Mentalement et physiquement
*Brad Friedel *estime de son côté devoir à sa retraite internationale sa longévité au plus haut niveau. Particulièrement brillant avec les États-Unis lors de la Coupe du Monde 2002, le portier américain avait 40 ans, en 2011, lorsqu’il s’est engagé avec Tottenham. Il a disputé chaque match de Premier League cette saison-là, contribuant à son record de 310 apparitions consécutives en première division, sur huit campagnes différentes. "Ne plus jouer en sélection m’a beaucoup aidé", relève Friedel. "Ça m’a permis de prolonger ma carrière en club. C’est une question de mental également. Ce n’est pas évident d’être toujours en déplacement."

Il n’est pas toujours évident de faire face aux critiques des médias, souvent prompts à comparer les performances des vétérans à celles de leurs jeunes années. Shilton se souvient ainsi d’un but concédé face à l’Uruguay lors d’un match de préparation à la Coupe du Monde 1990. "J’ai toujours été fier de ne pas faire beaucoup d’erreurs avec l’Angleterre", raconte-t-il. "Le tir en question n’était pas évident à arrêter, je n’aurais pas appelé cela une bourde. Mais lorsque j’ai ouvert les journaux le lendemain, l’un des gros titres disait que j’étais trop vieux et que je n’avais rien à faire à la Coupe du Monde. Chacune de vos erreurs laisse la porte ouverte aux commentaires sur votre âge. Certains sont sans doute encore assez bons pour continuer, mais n’ont peut-être pas envie d’être traités de cette façon."

"Lorsque vous prenez un but, le commentateur va prouver par A plus B que c’est à cause de vos vieilles jambes et de votre âge", confirme Friedel. "Cela m’énerve d’entendre ce genre de choses. Certains gardiens de moins de 30 ans font des erreurs encore plus grosses, mais on ne leur reproche rien. En règle générale, encaisser un but n’a rien à voir avec votre âge." Friedel est d’autant plus sensible à la question qu’il aspire un jour à prendre une équipe en main. Celui qui le dirige aujourd’hui à Tottenham, Mauricio Pochettino, lui rend un an, alors que son prédécesseur, André Villas-Boas, en avait six de moins. "Lorsqu’André est arrivé, j’ai tenu à lui faire savoir que je ne serais pas une menace. J’ai toujours essayé de l’aider", assure Friedel. "A cette époque, j’entraînais également un peu au centre de formation. C’est la même chose désormais avec Mauricio. C’est facile de parler avec lui car nous avons le même âge. Je fais de mon mieux pour donner quelques conseils et il sait que je ne suis pas là pour lui mettre des bâtons dans les roues, mais pour l’aider."

Tempérament et encadrement
A l’instar de Friedel, Shilton, qui a d’ailleurs été entraîneur-joueur lors de son passage à Plymouth Argyle, entretenait une relation privilégiée avec le staff. "On m’a souvent demandé pourquoi je n’avais jamais rejoint un gros club", note l’ancien gardien. "J’ai failli signer avec Manchester United et Arsenal à plusieurs occasions, mais la plupart du temps, je choisissais ma destination pour travailler avec un technicien que je respectais. J’avais moi-même beaucoup de caractère et il fallait que je puisse travailler avec des entraîneurs dignes de confiance."

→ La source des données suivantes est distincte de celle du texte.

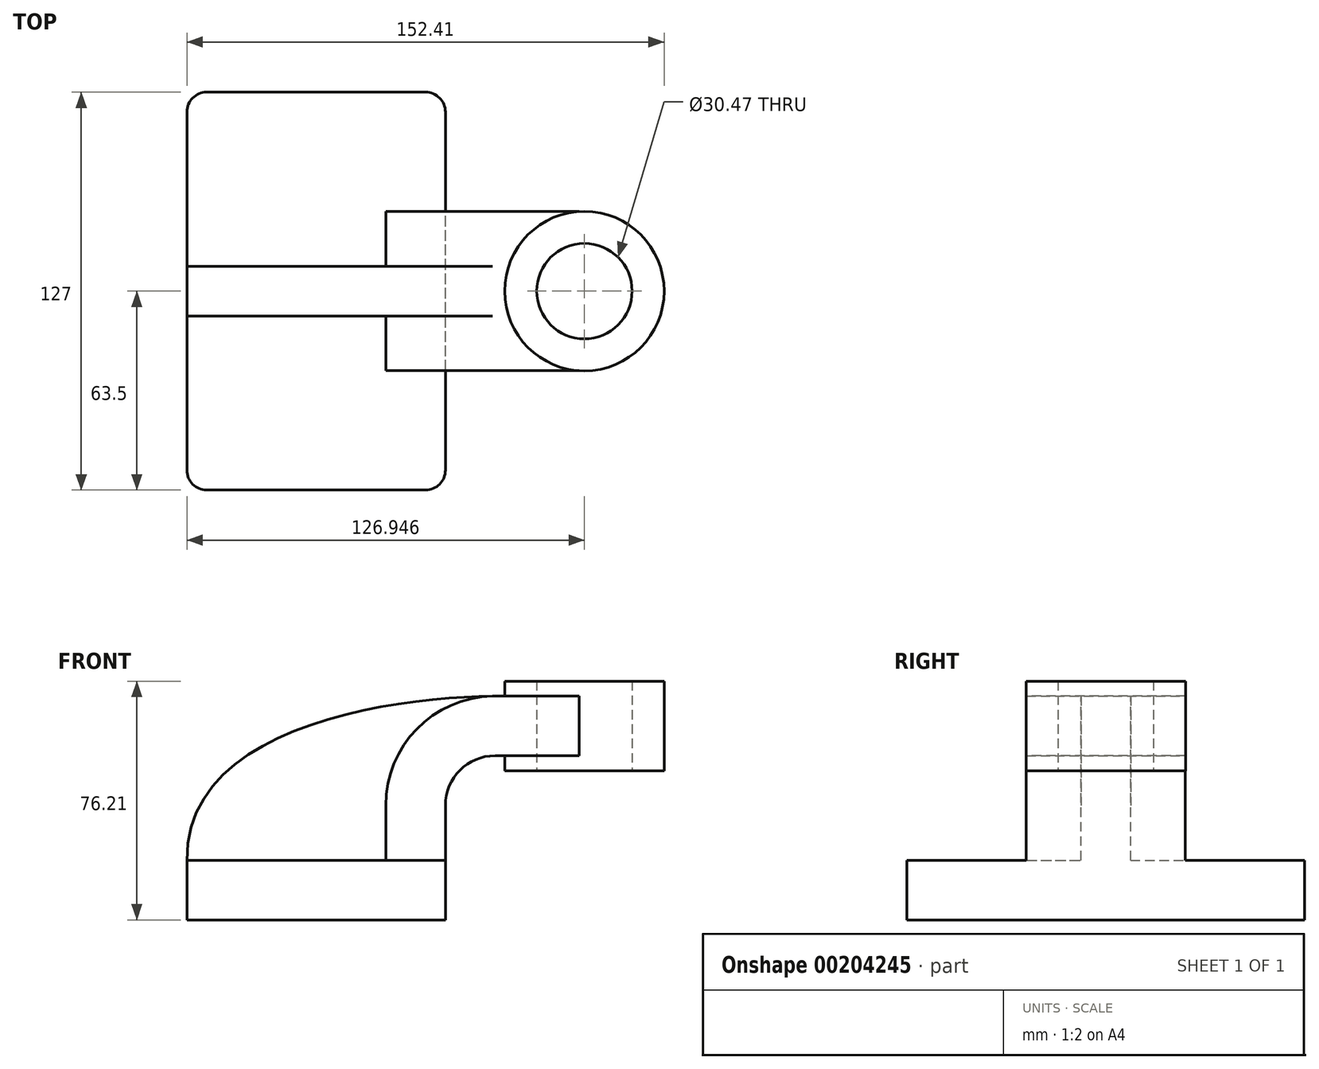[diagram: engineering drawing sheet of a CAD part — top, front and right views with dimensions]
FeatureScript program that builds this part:
annotation { "Feature Type Name" : "Feature", "Feature Type Description" : "" }
export const myFeature = defineFeature(function(context is Context, id is Id, definition is map)
    precondition{}
    {
        {
            var Q0;
            Q0=qCreatedBy(makeId("Front.planeOp"),FACE);
            var sketch = newSketch(context, id + "F0", { "sketchPlane" : qUnion([Q0])});
            skLineSegment(sketch, "E0.bottom", {"start": v(-41.28, -9.53) * mm, "end": v(41.28, -9.53) * mm});
            skLineSegment(sketch, "E0.top", {"start": v(-41.28, 9.53) * mm, "end": v(41.28, 9.53) * mm});
            skLineSegment(sketch, "E0.left", {"start": v(-41.28, -9.53) * mm, "end": v(-41.28, 9.53) * mm});
            skLineSegment(sketch, "E0.right", {"start": v(41.28, -9.53) * mm, "end": v(41.28, 9.52) * mm});
            skPoint(sketch, "E0.middle", {"position": v(0, 0) * mm});
            skLineSegment(sketch, "E1.bottom", {"start": v(60.33, 38.1) * mm, "end": v(111.12, 38.1) * mm});
            skLineSegment(sketch, "E1.top", {"start": v(60.33, 66.67) * mm, "end": v(111.12, 66.67) * mm});
            skLineSegment(sketch, "E1.left", {"start": v(60.33, 38.1) * mm, "end": v(60.33, 66.67) * mm});
            skLineSegment(sketch, "E1.right", {"start": v(111.12, 38.1) * mm, "end": v(111.12, 66.67) * mm});
            skPoint(sketch, "E1.middle", {"position": v(85.72, 52.39) * mm});
            skLineSegment(sketch, "E2", {"start": v(41.28, 9.53) * mm, "end": v(41.28, 27) * mm});
            skArc(sketch, "E3", {"start": v(41.27, 27) * mm, "mid": v(45.92, 38.23) * mm, "end": v(57.15, 42.88) * mm});
            skLineSegment(sketch, "E4", {"start": v(57.15, 42.88) * mm, "end": v(85.67, 42.88) * mm});
            skLineSegment(sketch, "E5.0", {"start": v(57.15, 61.93) * mm, "end": v(85.67, 61.93) * mm});
            skArc(sketch, "E5.1", {"start": v(22.23, 27) * mm, "mid": v(32.45, 51.7) * mm, "end": v(57.15, 61.93) * mm});
            skLineSegment(sketch, "E5.2", {"start": v(22.23, 9.53) * mm, "end": v(22.23, 27) * mm});
            skLineSegment(sketch, "E6", {"start": v(85.67, 66.67) * mm, "end": v(85.67, 38.1) * mm});
            skFitSpline(sketch, "E7", {"points": [v(-41.28, 9.53) * mm, v(57.15, 61.93) * mm], "startDerivative": vector(-1.17, 130.74) * mm, "endDerivative": vector(93.52, 0.92) * mm});
            skSolve(sketch);
        }
        {
            var Q0;
            Q0=makeQuery(id+"F0.imprint","IMPRINT",FACE,{"disambiguationData":[TD([[makeQuery(id+"F0.imprint","IMPRINT",EDGE,{"derivedFrom":sQuery(id+"F0.wireOp",EDGE,"E0.bottom")}),1.0]])]});
            extrude(context, id + "F1", {"entities" : qUnion([Q0]), "depth" : 127 * mm, "symmetric" : true});
        }
        {
            var Q0;
            {var subQ3=sQuery(id+"F0.wireOp",EDGE,"E5.2");Q0=makeQuery(id+"F0.imprint","IMPRINT",FACE,{"disambiguationData":[TD([[makeQuery(id+"F0.imprint","IMPRINT",EDGE,{"derivedFrom":subQ3}),1.0]])]});}
            extrude(context, id + "F2", {"entities" : qUnion([Q0]), "operationType" : NewBodyOperationType.ADD, "depth" : 15.88 * mm, "symmetric" : true});
        }
        {
            var Q0;
            {var subQ5=sQuery(id+"F0.wireOp",EDGE,"E2");Q0=makeQuery(id+"F0.imprint","IMPRINT",FACE,{"disambiguationData":[TD([[makeQuery(id+"F0.imprint","IMPRINT",EDGE,{"derivedFrom":subQ5}),1.0]])]});}
            var Q1;
            {var subQ0=sQuery(id+"F0.wireOp",EDGE,"E4");var subQ1=sQuery(id+"F0.wireOp",EDGE,"E1.left");var subQ2=makeQuery(id+"F0.imprint","INTERSECT",VERTEX,{"derivedFrom":[subQ1,subQ0]});Q1=makeQuery(id+"F0.imprint","IMPRINT",FACE,{"disambiguationData":[TD([[makeQuery(id+"F0.imprint","IMPRINT",EDGE,{"disambiguationData":[TD([[subQ2,-1.0]])],"derivedFrom":subQ1}),-1.0]])]});}
            extrude(context, id + "F3", {"entities" : qUnion([Q0, Q1]), "operationType" : NewBodyOperationType.ADD, "depth" : 50.8 * mm, "symmetric" : true});
        }
        {
            var Q0;
            {var subQ0=sQuery(id+"F0.wireOp",EDGE,"E1.right");Q0=makeQuery(id+"F0.imprint","IMPRINT",FACE,{"disambiguationData":[TD([[makeQuery(id+"F0.imprint","IMPRINT",EDGE,{"derivedFrom":subQ0}),1.0]])]});}
            var Q1;
            Q1=sQuery(id+"F0.wireOp",EDGE,"E6");
            revolve(context, id + "F4", {"operationType" : NewBodyOperationType.ADD, "entities" : qUnion([Q0]), "axis" : qUnion([Q1]), "revolveType" : RevolveType.FULL});
        }
        {
            var Q0;
            Q0=makeQuery(id+"F1.opExtrude","CAP_EDGE",EDGE,{"disambiguationData":[OSD([sQuery(id+"F0.wireOp",EDGE,"E0.left")])],"isStart":false});
            var Q1;
            Q1=makeQuery(id+"F1.opExtrude","CAP_EDGE",EDGE,{"disambiguationData":[OSD([sQuery(id+"F0.wireOp",EDGE,"E0.right")])],"isStart":false});
            var Q2;
            Q2=makeQuery(id+"F1.opExtrude","CAP_EDGE",EDGE,{"disambiguationData":[OSD([sQuery(id+"F0.wireOp",EDGE,"E0.right")])],"isStart":true});
            var Q3;
            Q3=makeQuery(id+"F1.opExtrude","CAP_EDGE",EDGE,{"disambiguationData":[OSD([sQuery(id+"F0.wireOp",EDGE,"E0.left")])],"isStart":true});
            fillet(context, id + "F5", {"entities" : qUnion([Q0, Q1, Q2, Q3]), "radius" : 6.35 * mm, "tangentPropagation" : true, "allowEdgeOverflow" : false});
        }
        {
            var Q0;
            Q0=makeQuery(id+"F4.opRevolve","SWEPT_FACE",FACE,{"disambiguationData":[OSD([sQuery(id+"F0.wireOp",EDGE,"E1.bottom")])]});
            var sketch = newSketch(context, id + "F6", { "sketchPlane" : qUnion([Q0])});
            skCircle(sketch, "E8", {"center": v(85.67, 0) * mm, "radius": 15.24 * mm});
            skCircle(sketch, "E9.0", {"center": v(85.67, 0) * mm, "radius": 25.46 * mm});
            skSolve(sketch);
        }
        {
            var Q0;
            Q0=makeQuery(id+"F6.imprint","IMPRINT",FACE,{"disambiguationData":[TD([[makeQuery(id+"F6.imprint","IMPRINT",EDGE,{"derivedFrom":sQuery(id+"F6.wireOp",EDGE,"E8")}),1.0]])]});
            extrude(context, id + "F7", {"entities" : qUnion([Q0]), "operationType" : NewBodyOperationType.REMOVE, "oppositeDirection" : true, "depth" : 28.57 * mm});
        }
    });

Ce respect mutuel est précisément ce que les joueurs semblent attendre lorsqu’ils ont le courage de poursuivre leur carrière au-delà des 40 ans. "Dans la vie, l’âge n’est jamais une barrière", résume Shilton. "Il suffit d’avoir la bonne attitude et que le physique suive. Les gens arrivent souvent à un point où ils pensent qu’ils sont en âge de vieillir. Ce n’est qu’une question de perception, beaucoup restent très jeunes dans leur tête."